* [Problem requirements] Write the next part of the essay on class, status, and political leanings in Norway, beginning right after its final sentence.

Please Mind the Gap: A Response to Chan, et al’s “Status in Norway”
by Shaun Terry
In “Social Status in Norway,” Chan, et al assert that class and social status are distinct things, and that each affects people’s political leanings in a distinct way. Here, Chan specifically studies Norway, but he notes that the results in Norway appear similar to those in other countries, albeit contrasting in terms of degrees.
Class is defined here by the type of work someone does, and ostensibly, by the associated income. In contrast, Chan describes status as consisting of people’s cultural consumption and being primarily based on the ascriptions of a person and their partner and whether they work in manual or non-manual industries. It may be worthy to note that this ends up meaning that the manual/non-manual dichotomy affects both class and status, with the distinction being that class has to do with the type of work a person does and the income that they make while status is more reflective of the industries that a person and their spouse work in and their levels of education and not with their incomes.
That Chan defines status by these two, not-so-obviously related things is interesting and implies possible correlation between them, and we’ll get to more of that later.
First, social class seems to be a good predictor for whether someone leans left or right on economic issues, with wealthy people preferring economically liberal policies and low earners choosing more leftist policies. To put this more simply, poor people tend to prefer wide, robust social safety nets, while rich people tend to prefer lower taxes and less regulations on business.

* [Entries]
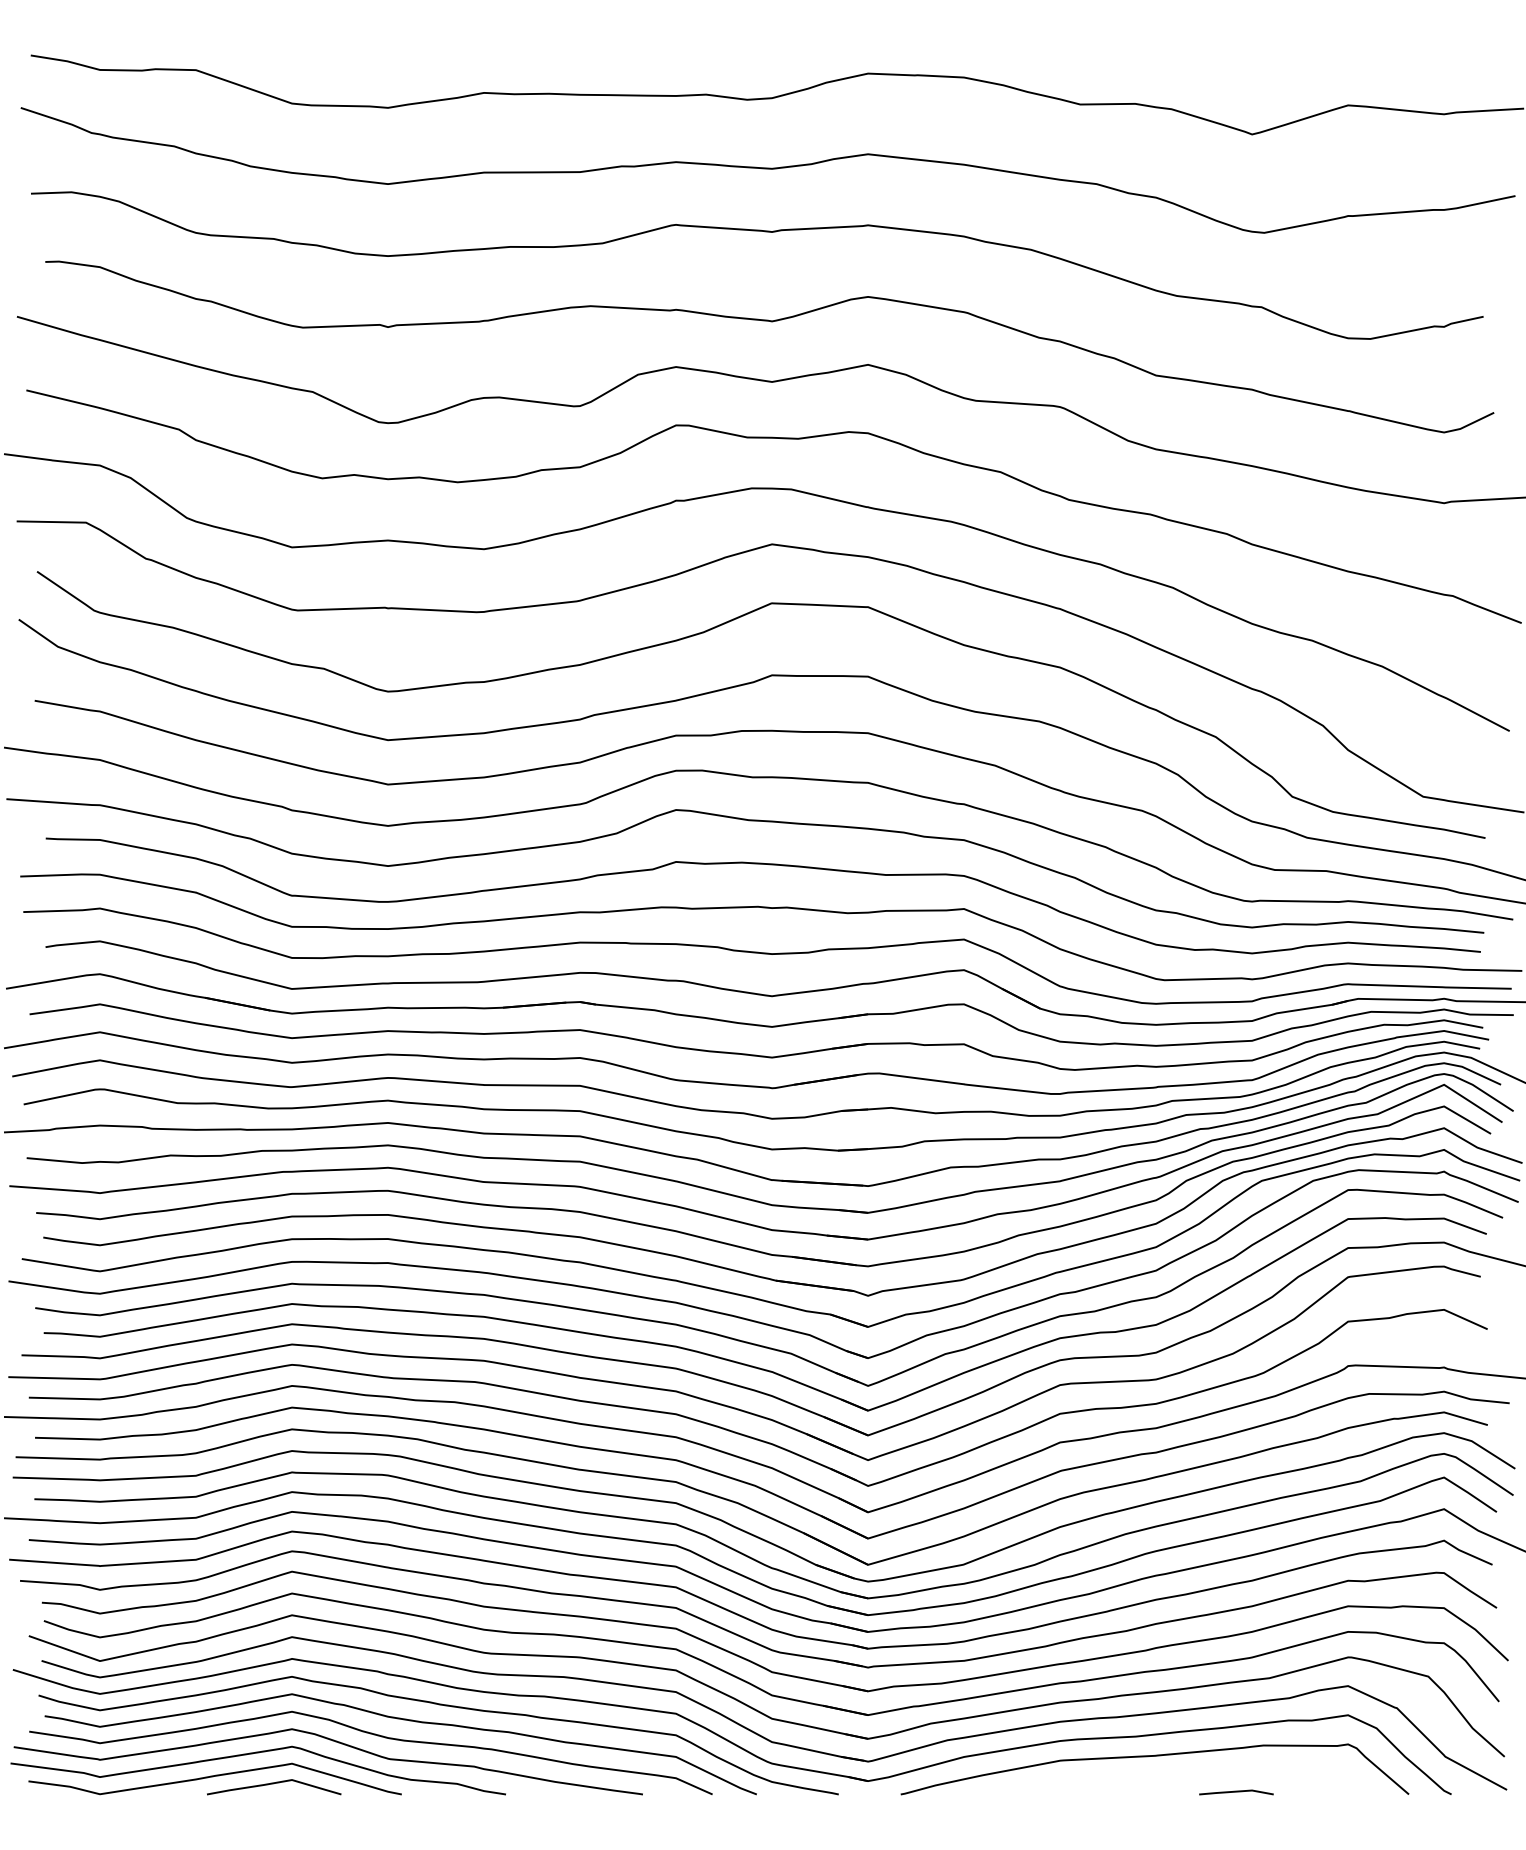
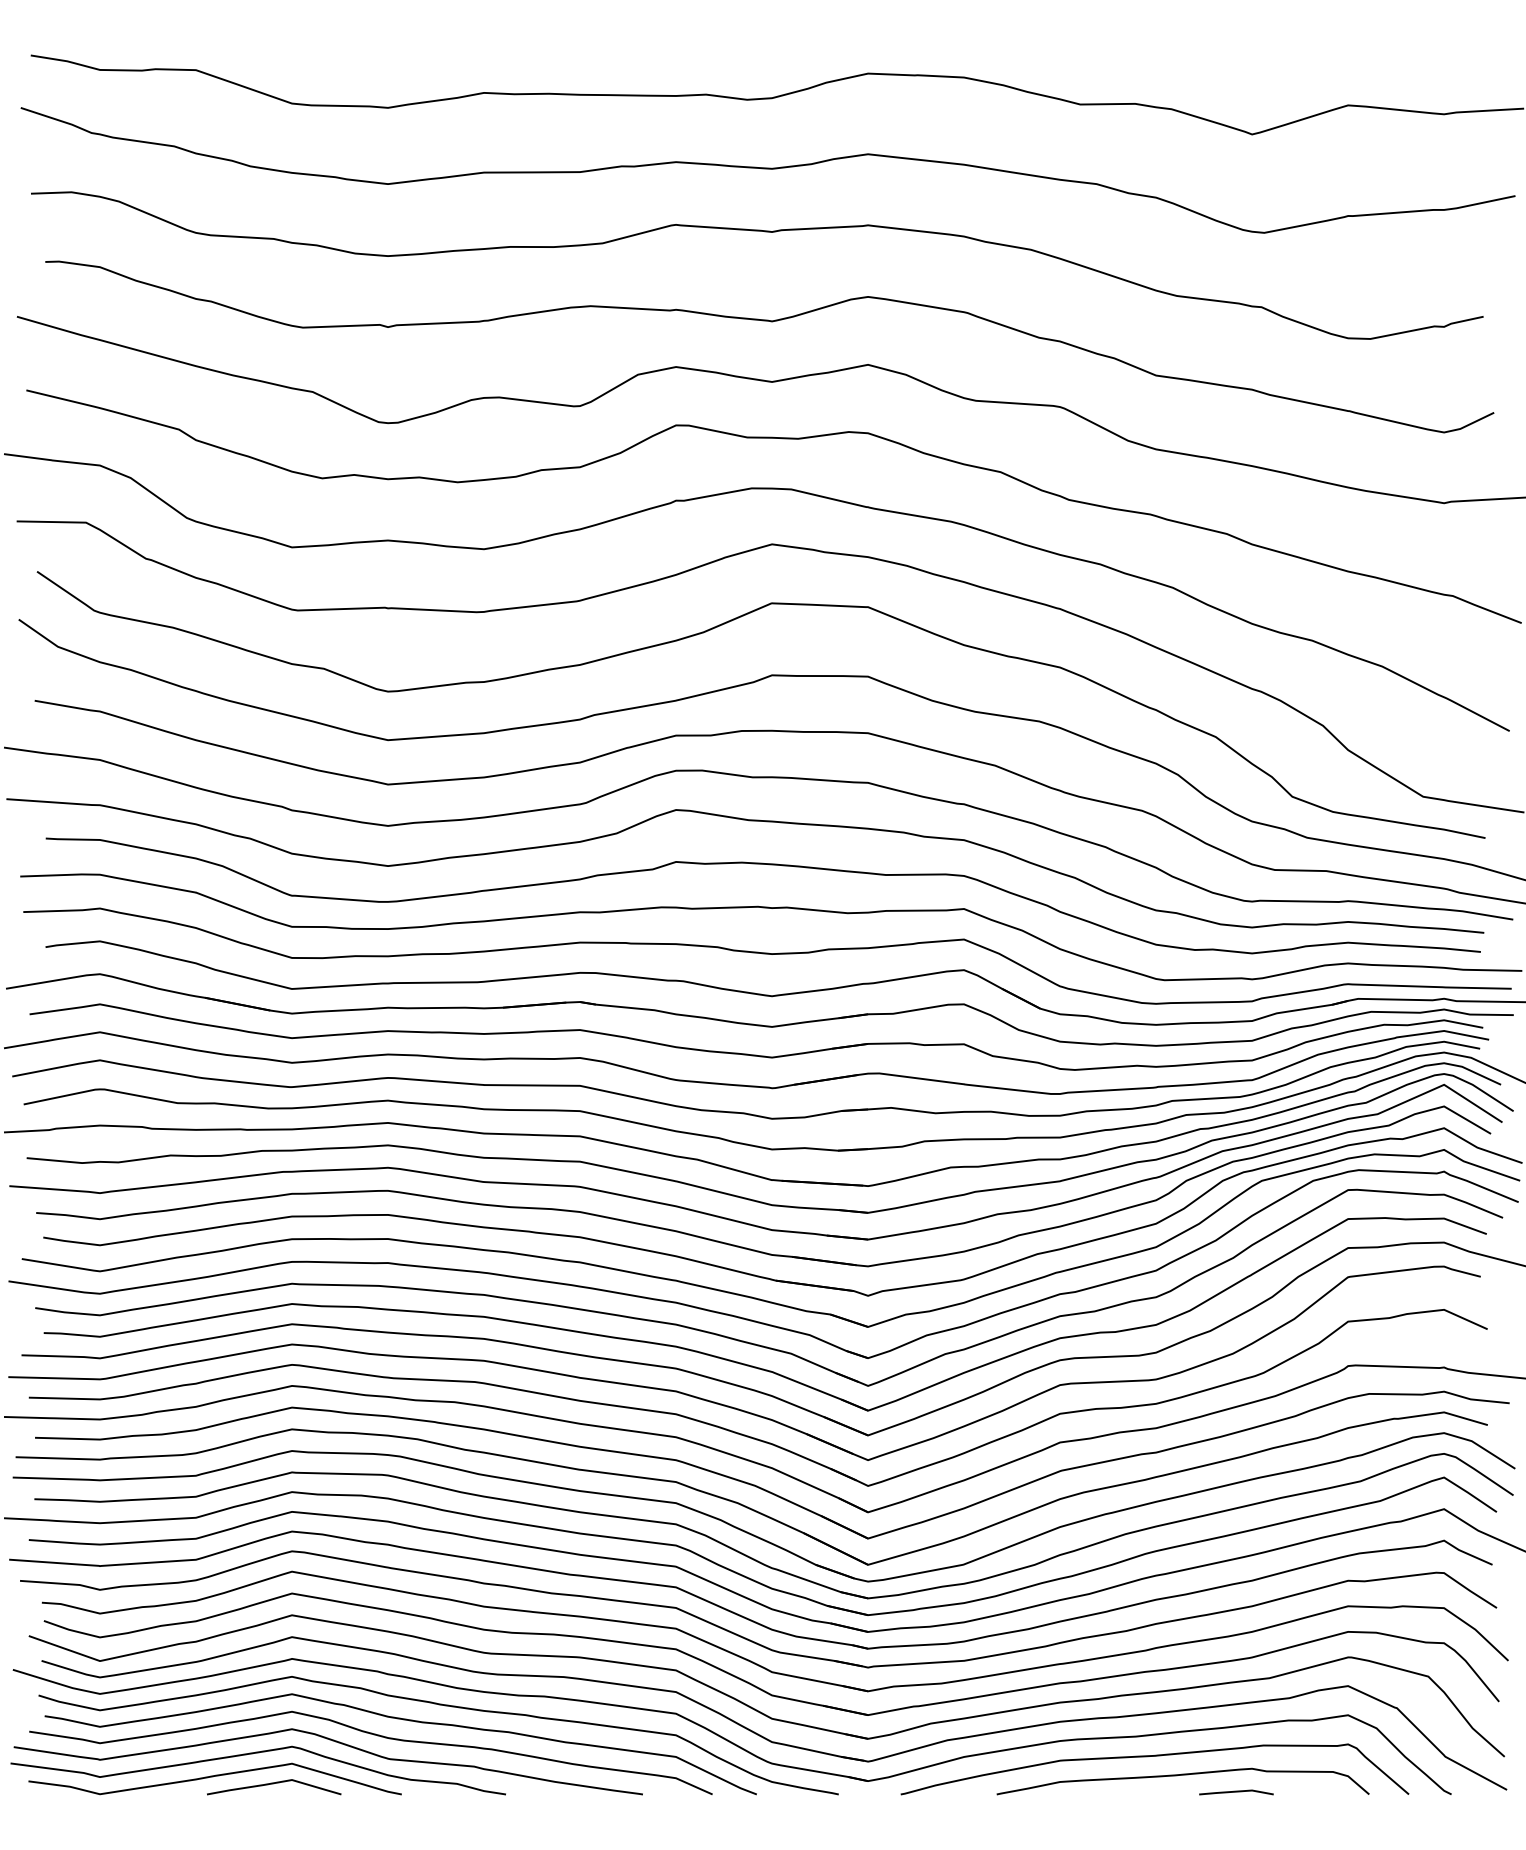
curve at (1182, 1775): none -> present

* * *

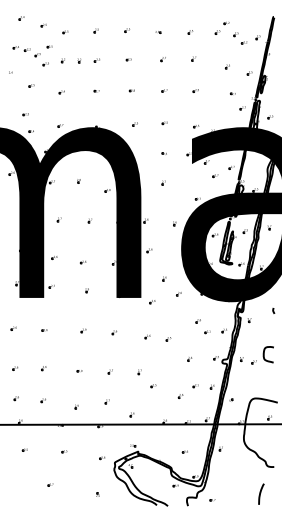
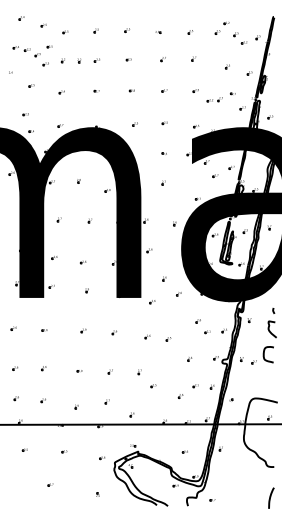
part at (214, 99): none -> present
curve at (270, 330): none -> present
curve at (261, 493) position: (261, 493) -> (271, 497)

* [Right answer]
On the other hand, social status is a strong determinant for where people fit on the authoritarian-libertarian scale. People of high status tend to prefer socially permissive policies while less-privileged people prefer stricter measures of authority and more social homogeneity.
Chan notes that the UK experiences greater inequality, but that much of that inequality is concentrated at the more status-poor end of the spectrum.
Some interesting findings in Chan’s study include that older, female, less educated, and poorer Norwegians tend to prefer greater redistributive measures. Put the other way around, younger, male, better educated, and wealthier Norwegians prefer less wealth redistribution. In regard to social issues, women, highly-educated people, and people with high status tend to be tolerant of homosexuality, and older people, highly-educated people, and people with higher status tend to be more supportive of immigration. Further, Chan finds that people who vote left on economic issues include women, income-poor people, people in the bottom two social classes, and people with high status.
In Chan’s conclusion, it’s pointed out that status plays a bigger role in society in the UK than in Norway. British people more frequently partner with people of more-or-less equivalent social status, which, again, is defined mostly by the industries within which people work, their ascriptions, and the levels of education they attain. Norway’s decreased partnering by social status pairing may be explained by shorter social distances between people or it may be that, because Norwegians tend to have more egalitarian views, they partner with less concern for status. If differences in Norwegians’ perceptions of people, based on ascriptions, work industries, and educations, are less than that in some other countries, this may explain why there is less difference in people’s social choices and cultural consumptions, and greater support for income redistribution and social programs in general.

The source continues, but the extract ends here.